Großhandel

Spannenausgleich reloaded


Prof. Dr. Reinhard Herzog

Obwohl schon Jahrzehnte alt, erlebt der sogenannte „Handelsspannenausgleich“ nach etlichen Höhen und Tiefen momentan wieder eine Renaissance. Doch was verbirgt sich dahinter überhaupt? Mit welchen Auswirkungen ist zu rechnen? Und wie können Sie gegensteuern?

Der Großhandel ist seit jeher bestrebt, eine bestimmte prozentuale Marge bei Rx zu erzielen. Diese war bereits vor Jahrzehnten bei damals degressiv gestalteten Aufschlägen vom jeweiligen Packungswert abhängig und ist es heute mit dem „kleinen Kombimodell“ noch immer: Je teurer die Packung, umso niedriger die Marge. Die absoluten Stückerträge steigen dennoch.
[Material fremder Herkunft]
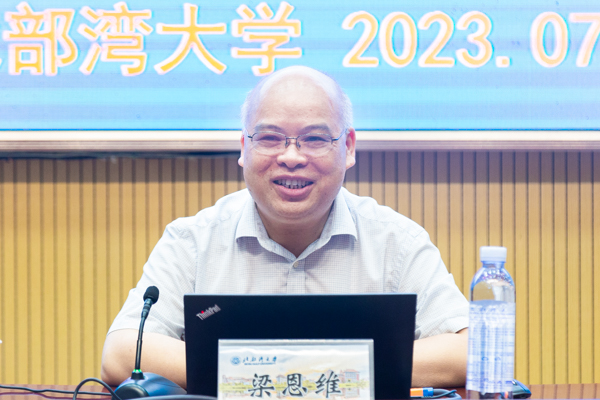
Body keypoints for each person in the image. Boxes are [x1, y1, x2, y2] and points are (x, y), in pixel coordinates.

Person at [101, 66, 469, 389]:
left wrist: (274, 370)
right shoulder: (193, 240)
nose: (291, 157)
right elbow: (122, 353)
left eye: (315, 139)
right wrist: (306, 370)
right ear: (244, 147)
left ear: (349, 147)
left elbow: (468, 351)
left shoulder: (396, 241)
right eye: (270, 138)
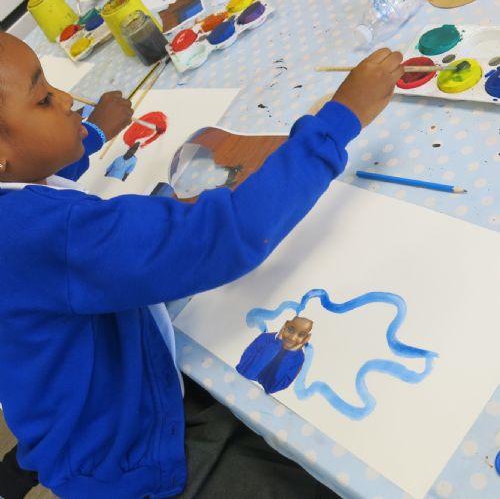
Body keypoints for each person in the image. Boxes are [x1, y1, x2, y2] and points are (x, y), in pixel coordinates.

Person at [0, 29, 404, 498]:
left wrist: (92, 133)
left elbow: (30, 170)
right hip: (132, 457)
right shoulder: (39, 234)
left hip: (75, 401)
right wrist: (340, 119)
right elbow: (223, 235)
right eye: (44, 99)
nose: (68, 99)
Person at [236, 317, 313, 394]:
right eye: (290, 330)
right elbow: (245, 372)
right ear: (285, 325)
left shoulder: (298, 358)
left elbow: (272, 388)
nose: (292, 338)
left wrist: (290, 354)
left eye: (301, 335)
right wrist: (276, 345)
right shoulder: (265, 338)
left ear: (306, 338)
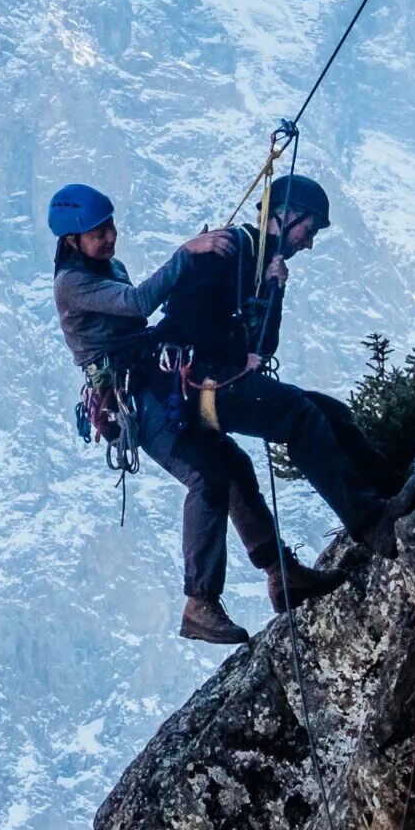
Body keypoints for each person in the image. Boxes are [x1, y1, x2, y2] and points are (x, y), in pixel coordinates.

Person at [47, 183, 338, 647]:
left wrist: (198, 268)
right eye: (98, 234)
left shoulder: (107, 267)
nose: (110, 238)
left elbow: (151, 306)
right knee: (205, 476)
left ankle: (280, 573)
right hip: (136, 400)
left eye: (110, 227)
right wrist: (186, 254)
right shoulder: (73, 284)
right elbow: (139, 304)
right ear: (71, 241)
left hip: (153, 381)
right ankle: (200, 604)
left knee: (233, 466)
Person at [148, 173, 408, 559]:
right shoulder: (229, 248)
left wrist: (276, 290)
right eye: (309, 227)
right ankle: (371, 524)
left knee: (329, 412)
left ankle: (392, 492)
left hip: (207, 384)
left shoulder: (262, 261)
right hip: (192, 385)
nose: (309, 240)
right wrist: (237, 355)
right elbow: (188, 314)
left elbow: (264, 345)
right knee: (299, 416)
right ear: (286, 215)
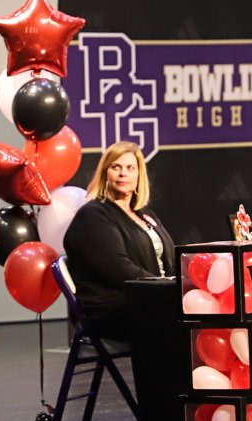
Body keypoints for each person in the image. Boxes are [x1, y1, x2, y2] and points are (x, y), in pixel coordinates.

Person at [62, 141, 175, 340]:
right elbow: (119, 268)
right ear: (105, 173)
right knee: (182, 319)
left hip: (151, 298)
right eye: (116, 167)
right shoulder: (93, 216)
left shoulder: (143, 213)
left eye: (130, 168)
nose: (123, 173)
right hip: (113, 310)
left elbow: (169, 255)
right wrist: (165, 289)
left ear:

Den Zusammenhang zwischen prozentualer Rx-Marge und Packungswert auf Grundlage der aktuellen Großhandelsvergütung (0,70 € fest plus 3,15% bei einem Deckel von 38,50 €) illustriert die Tabelle 1. Die vom Großhandel seinerseits erzielten Einkaufsrabatte bleiben außen vor, es wird nach Listenpreisen gerechnet.

Die Großhändler legen ihre „Rx-Zielspanne“ selbst fest. Sie liegt aktuell zumeist bei um 6,3% mit allenfalls einigen wenigen Zehntelprozenten Abweichung nach oben oder unten. Die Spanne wird kaufmännisch vom Umsatz des Großhandels (also dem Apothekeneinkaufspreis [AEP]) aus berechnet, bisweilen wird aber der niedrigere Listen-Herstellerpreis (ApU) zugrunde gelegt.

Hochpreiser bleiben logischerweise außen vor, denn sie werden i.d.R. mit einem absoluten Betrag rabattiert und nicht prozentual, da dem Großhandel auch nur die gedeckelten 38,50 € (plus eigene Rabatte bzw. Skonti) zur Verfügung stehen.

Weicht nun die Apotheke von dieser Zielspanne ab (weil ihre Rx-Packungen zu teuer sind), wird die Differenz als Malus vom eigentlich vereinbarten Rabatt abgezogen. Dies wird dann als „Konditionssicherungsausgleich“, „Bestellstrukturausgleich“, „Spannenausgleich“ oder „Packungswertausgleich“ bezeichnet. Theoretisch müsste bei niedrigeren Packungswerten ein Bonus winken; diesen gibt es kaum, zumal die Sollspannen oft unrealistisch niedrige Packungspreise implizieren. Zur Orientierung: Durchschnittlich kostet eine Rx-Packung (ohne Hochpreiser) aktuell gut 27 € zum AEP, entsprechend einer Spanne von knapp 5,6%.

Beispiel: Der Großhandel ruft 6,25% Zielspanne auf. Sie haben in einem Monat bei diesem Großhandel einen Durchschnitt der Rx-Packungswerte (ohne Hochpreiser) von 27,50 €, entsprechend 5,53% GH-Spanne. Das Einkaufsvolumen sei 100.000 €. Der Malus betrüge damit 5,53% minus 6,25% = –0,72%. Auf 100.000 € sind das 720 €.

Meist wird auf eben dieser Monatsbasis abgerechnet. Damit sind Schwankungen vorprogrammiert, die sich vornehmlich als Malus niederschlagen. Ein Zweitgroßhandel, der selbst um den Preis eines niedrigeren Grundrabatts keinen Spannenausgleich verlangt, kann die Lösung sein. Diesem leitet man gezielt teurere Packungen (nicht: Hochpreiser) zu, um beim Hauptgroßhandel so den Schnitt zu drücken und den Malus mehr oder weniger vollständig zu vermeiden. Hierzu müssen Sie die Packungsdurchschnitte der einzelnen Lieferanten laufend verfolgen und durch die Umleitung von höherwertigen Packungen steuern. Dieser Aufwand kann aber schnell einige hundert Euro im Monat einbringen.

Die Königslösung liegt indes darin, diesen Spannenausgleich, dessen Management erheblichen Aufwand erfordert, wegzuverhandeln. Starken Apotheken mit regionaler Marktbedeutung gelingt dies häufig.